The Company, from time to time, is engaged in various legal actions including, but not limited to, wrongful termination allegations, governmental agency investigations, and employee discrimination allegations. The Company believes that these legal actions will not, either individually or in aggregate, have a material adverse affect on the operating results or financial condition of the Company.

Item 2: Changes in Securities

None.

Item 3: Defaults Upon Senior Securities

None.

Item 4: Submission of Matters to a Vote of Security Holders

None.

Item 5: Other Information

None.

Item 6: Exhibits and Reports on Form 8-K

Exhibits — See Index to Exhibits

Reports on Form 8-K — The Company did not file any reports on Form 8-K during the nine months ended August 2, 2002.


 

Signatures

Pursuant to the requirements of the Securities Exchange Act of 1934, the registrant has duly caused this report to be signed on its behalf by the undersigned thereunto duly authorized.

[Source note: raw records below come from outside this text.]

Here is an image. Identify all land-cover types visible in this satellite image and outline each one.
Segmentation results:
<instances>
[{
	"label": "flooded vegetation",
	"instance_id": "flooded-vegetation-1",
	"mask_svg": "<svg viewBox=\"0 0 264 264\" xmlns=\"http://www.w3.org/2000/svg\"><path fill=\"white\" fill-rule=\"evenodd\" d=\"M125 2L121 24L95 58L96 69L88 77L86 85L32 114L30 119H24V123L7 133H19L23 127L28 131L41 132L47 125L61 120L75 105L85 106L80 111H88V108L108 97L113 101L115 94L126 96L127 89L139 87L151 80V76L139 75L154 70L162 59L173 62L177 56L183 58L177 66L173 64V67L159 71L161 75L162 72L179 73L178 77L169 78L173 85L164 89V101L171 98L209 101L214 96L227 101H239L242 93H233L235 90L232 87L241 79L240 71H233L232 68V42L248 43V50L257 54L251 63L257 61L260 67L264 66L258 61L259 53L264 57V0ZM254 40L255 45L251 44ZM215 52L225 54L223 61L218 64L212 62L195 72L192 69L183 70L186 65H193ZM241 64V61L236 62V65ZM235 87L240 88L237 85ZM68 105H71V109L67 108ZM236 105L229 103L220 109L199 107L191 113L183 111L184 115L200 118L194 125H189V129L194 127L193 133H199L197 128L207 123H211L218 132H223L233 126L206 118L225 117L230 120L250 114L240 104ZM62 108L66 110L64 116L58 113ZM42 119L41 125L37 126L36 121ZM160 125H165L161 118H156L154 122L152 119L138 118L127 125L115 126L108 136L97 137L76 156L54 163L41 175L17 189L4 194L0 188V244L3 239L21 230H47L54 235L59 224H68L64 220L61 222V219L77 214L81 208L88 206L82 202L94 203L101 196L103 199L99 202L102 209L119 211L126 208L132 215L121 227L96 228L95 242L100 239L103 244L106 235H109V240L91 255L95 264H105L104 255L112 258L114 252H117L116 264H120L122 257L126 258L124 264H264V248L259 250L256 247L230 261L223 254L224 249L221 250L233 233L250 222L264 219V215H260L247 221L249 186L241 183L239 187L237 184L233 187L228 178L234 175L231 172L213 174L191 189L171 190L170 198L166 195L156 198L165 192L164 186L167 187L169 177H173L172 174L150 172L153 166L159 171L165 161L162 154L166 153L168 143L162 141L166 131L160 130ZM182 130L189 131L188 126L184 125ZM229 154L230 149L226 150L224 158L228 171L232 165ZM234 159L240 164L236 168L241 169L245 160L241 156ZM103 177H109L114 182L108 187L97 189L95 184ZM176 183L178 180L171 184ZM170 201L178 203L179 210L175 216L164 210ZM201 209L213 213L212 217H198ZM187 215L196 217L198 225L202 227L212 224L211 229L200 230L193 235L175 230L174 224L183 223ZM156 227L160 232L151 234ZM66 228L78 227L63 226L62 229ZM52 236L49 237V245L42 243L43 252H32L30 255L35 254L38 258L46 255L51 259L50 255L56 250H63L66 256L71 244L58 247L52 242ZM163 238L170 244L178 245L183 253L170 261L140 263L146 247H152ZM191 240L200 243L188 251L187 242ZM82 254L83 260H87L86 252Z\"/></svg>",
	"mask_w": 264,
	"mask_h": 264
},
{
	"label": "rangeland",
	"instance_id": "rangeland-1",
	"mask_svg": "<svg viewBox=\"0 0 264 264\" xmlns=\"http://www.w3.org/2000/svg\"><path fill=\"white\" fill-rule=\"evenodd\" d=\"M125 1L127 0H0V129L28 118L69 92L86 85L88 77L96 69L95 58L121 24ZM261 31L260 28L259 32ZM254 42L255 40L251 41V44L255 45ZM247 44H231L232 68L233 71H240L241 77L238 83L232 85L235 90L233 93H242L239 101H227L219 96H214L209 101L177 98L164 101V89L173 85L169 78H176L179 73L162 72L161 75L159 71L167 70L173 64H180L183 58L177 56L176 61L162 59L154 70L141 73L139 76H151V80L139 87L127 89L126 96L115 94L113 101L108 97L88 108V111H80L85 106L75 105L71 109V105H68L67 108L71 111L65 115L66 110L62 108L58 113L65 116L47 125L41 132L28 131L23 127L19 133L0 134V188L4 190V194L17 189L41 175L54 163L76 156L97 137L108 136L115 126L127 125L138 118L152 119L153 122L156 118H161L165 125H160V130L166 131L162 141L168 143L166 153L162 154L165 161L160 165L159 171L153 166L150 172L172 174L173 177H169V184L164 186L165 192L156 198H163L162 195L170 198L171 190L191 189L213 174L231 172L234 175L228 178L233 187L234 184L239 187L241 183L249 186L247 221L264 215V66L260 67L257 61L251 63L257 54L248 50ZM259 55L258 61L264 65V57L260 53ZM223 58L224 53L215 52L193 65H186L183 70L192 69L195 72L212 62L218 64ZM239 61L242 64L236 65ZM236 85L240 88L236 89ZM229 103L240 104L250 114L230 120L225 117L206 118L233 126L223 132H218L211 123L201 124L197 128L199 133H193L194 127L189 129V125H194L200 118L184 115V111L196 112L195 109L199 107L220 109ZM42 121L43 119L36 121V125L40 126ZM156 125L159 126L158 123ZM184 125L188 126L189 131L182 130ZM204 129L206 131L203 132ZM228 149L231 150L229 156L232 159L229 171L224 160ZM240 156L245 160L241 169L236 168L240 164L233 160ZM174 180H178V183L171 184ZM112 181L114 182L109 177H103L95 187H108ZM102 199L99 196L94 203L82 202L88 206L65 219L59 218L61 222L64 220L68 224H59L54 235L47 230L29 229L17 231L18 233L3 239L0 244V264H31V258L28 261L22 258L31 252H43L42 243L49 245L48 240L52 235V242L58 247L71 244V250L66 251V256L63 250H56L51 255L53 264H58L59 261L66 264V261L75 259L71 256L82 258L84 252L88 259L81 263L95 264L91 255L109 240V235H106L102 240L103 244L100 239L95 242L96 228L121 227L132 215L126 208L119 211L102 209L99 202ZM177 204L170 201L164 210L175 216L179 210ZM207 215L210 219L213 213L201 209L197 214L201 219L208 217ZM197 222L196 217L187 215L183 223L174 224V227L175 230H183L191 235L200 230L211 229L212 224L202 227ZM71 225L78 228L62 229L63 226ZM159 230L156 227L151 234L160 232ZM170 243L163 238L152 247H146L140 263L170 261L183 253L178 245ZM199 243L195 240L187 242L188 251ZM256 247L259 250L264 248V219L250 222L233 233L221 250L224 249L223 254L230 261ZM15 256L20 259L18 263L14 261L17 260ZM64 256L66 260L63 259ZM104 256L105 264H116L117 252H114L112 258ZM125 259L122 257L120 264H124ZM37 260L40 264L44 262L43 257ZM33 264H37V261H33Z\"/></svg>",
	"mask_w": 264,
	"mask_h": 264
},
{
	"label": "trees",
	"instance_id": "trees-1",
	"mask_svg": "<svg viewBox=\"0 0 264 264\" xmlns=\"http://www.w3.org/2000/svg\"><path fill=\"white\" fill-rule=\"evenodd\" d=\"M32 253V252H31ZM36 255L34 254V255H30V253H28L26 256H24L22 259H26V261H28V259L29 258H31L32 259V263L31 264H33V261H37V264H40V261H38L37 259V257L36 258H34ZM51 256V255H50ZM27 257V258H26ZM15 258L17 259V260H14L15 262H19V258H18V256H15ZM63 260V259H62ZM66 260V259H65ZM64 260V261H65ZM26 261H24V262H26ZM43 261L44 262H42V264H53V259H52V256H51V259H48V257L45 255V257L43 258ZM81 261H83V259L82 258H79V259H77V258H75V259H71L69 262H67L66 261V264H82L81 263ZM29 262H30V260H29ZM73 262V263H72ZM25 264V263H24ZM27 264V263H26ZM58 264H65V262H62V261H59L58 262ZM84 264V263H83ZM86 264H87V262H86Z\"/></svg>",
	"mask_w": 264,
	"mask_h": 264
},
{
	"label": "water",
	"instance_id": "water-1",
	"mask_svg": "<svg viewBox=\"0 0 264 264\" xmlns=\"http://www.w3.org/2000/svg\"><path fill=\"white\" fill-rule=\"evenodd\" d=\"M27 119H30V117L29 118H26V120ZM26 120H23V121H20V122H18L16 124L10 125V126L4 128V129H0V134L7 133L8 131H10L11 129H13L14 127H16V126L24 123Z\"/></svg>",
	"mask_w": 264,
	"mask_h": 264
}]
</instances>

Applied Signal Technology, Inc.

/James E. Doyle/

September 13, 2002

James E. Doyle
Vice President and Chief Financial Officer
(Principal Financial and Accounting Officer)

 

 

Certifications

I, Gary L. Yancey, certify that:

1. I have reviewed this quarterly report on Form 10-Q of Applied Signal Technology, Inc.;

2. Based on my knowledge, this quarterly report does not contain any untrue statement of a material fact or omit to state a material fact necessary to make the statements made, in light of the circumstances under which such statements were made, not misleading with respect to the period covered by this quarterly report; and

3. Based on my knowledge, the financial statements and other financial information included in this quarterly report fairly present in all material respects the financial condition, results of operations, and cash flows of the registrant as of, and for, the periods presented in this quarterly report.

 

Date: September 13, 2002

/s/ Gary L. Yancey

 

Gary L. Yancey
President and Chief Executive Officer

 

********************

I, James E. Doyle, certify that:

1. I have reviewed this quarterly report on Form 10-Q of Applied Signal Technology, Inc.;

2. Based on my knowledge, this quarterly report does not contain any untrue statement of a material fact or omit to state a material fact necessary to make the statements made, in light of the circumstances under which such statements were made, not misleading with respect to the period covered by this quarterly report; and

3. Based on my knowledge, the financial statements and other financial information included in this quarterly report fairly present in all material respects the financial condition, results of operations, and cash flows of the registrant as of, and for, the periods presented in this quarterly report.

 

Date: September 13, 2002

/s/ James E. Doyle

 

James E. Doyle
Vice President and Chief Financial Officer

 


Applied Signal Technology, Inc.
Index to Exhibits

 

3.1 1 Second Amended and Restated Articles of Incorporation
3.2 * Amended and Restated Bylaws
4.1 * Specimen Common Stock Certificate
99.1 Certification of Chief Executive Officer Pursuant to 18 U.S.C. Section 1350, As Adopted Pursuant to Section 906 of the Sarbanes-Oxley Act of 2002
99.2 Certification of Chief Financial Officer Pursuant to 18 U.S.C. Section 1350, As Adopted Pursuant to Section 906 of the Sarbanes-Oxley Act of 2002

 

* Incorporated by reference to corresponding Exhibit filed as an Exhibit to Registrant’s Registration Statement on Form S-1 filed January 28, 1993 (File No. 33-58168).